The NHS has become the Tories’ biggest political headache and Ed Miliband has every intention of making it worse. He devoted all six of his questions to the subject at today’s PMQs, the last before the recess, and earned one of his most convincing victories to date. Confronted by the sheer size of the opposition to the health bill, an ill-tempered David Cameron was forced to fall back on platitudes about his “care” for the NHS and Brown-esque statistics on higher spending. He quoted the Labour manifesto on the need for “sustained reform”, forgetting that the choice isn’t between reform and no reform but good reform and bad reform.
At one point, after Miliband had recited a roll call of Labour’s NHS achievements, Cameron replied: “if the record was so good, why were they thrown out at the last election?. A quip which rather invited the response: “if the record was so bad, why didn’t you win?” It was an embarrassing and undistinguished performance.

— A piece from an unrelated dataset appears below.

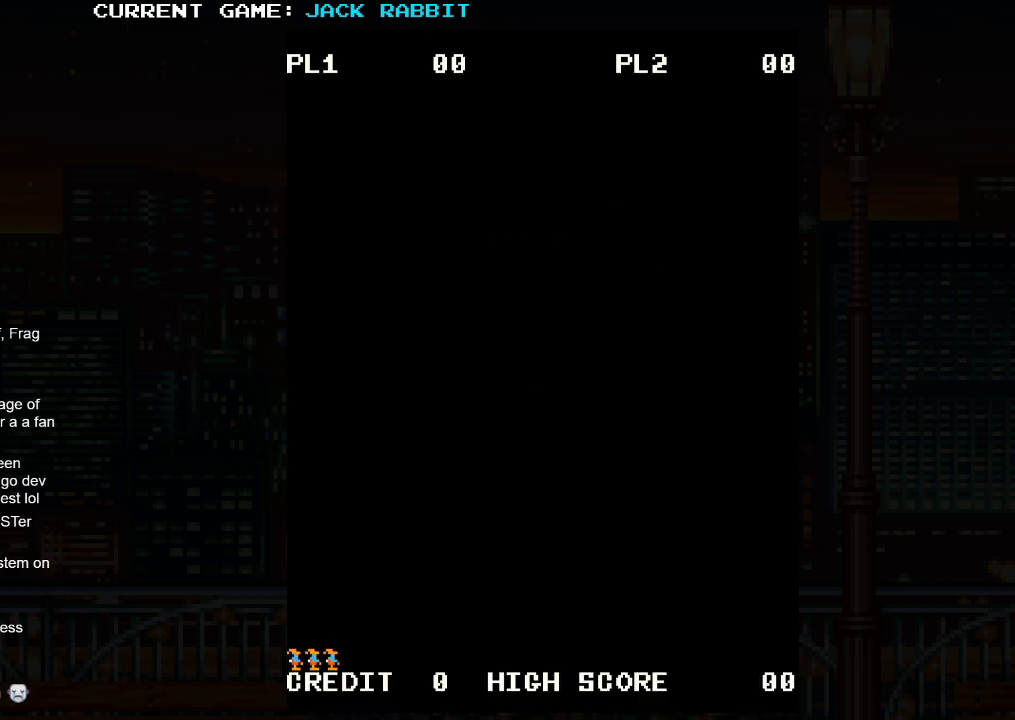
{"buttons": [], "left_stick": "up-right", "events": []}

A confident Miliband, buoyed by polls showing that Labour enjoys a clear lead on the NHS, declared of Cameron: “he thinks he knows better than the doctors, better than the nurses, better than the midwives, better than the patients associations.” It was a damning charge that the PM had no way of refuting. Armed with a quiver of poisonous quotes from No 10 (“Lansley should be taken out and shot”), Miliband could legitimately claim: “he knows in his heart of hearts this is a disaster.” The PM’s protestations to the contrary only made him look insincere.
It was notable that Cameron offered a less than fulsome defence of Andrew Lansley, remarking only that his “career prospects” were better than Miliband’s, a comment that will do nothing to dampen speculation over the Health Secretary’s position.
“The NHS will go on going better and his (Miliband’s) prospects will go on getting worse,” Cameron snapped towards the end of the exchanges. But an increasing number of Tories fear the reverse is true: the NHS will go on getting worse and Miliband’s prospects will get better.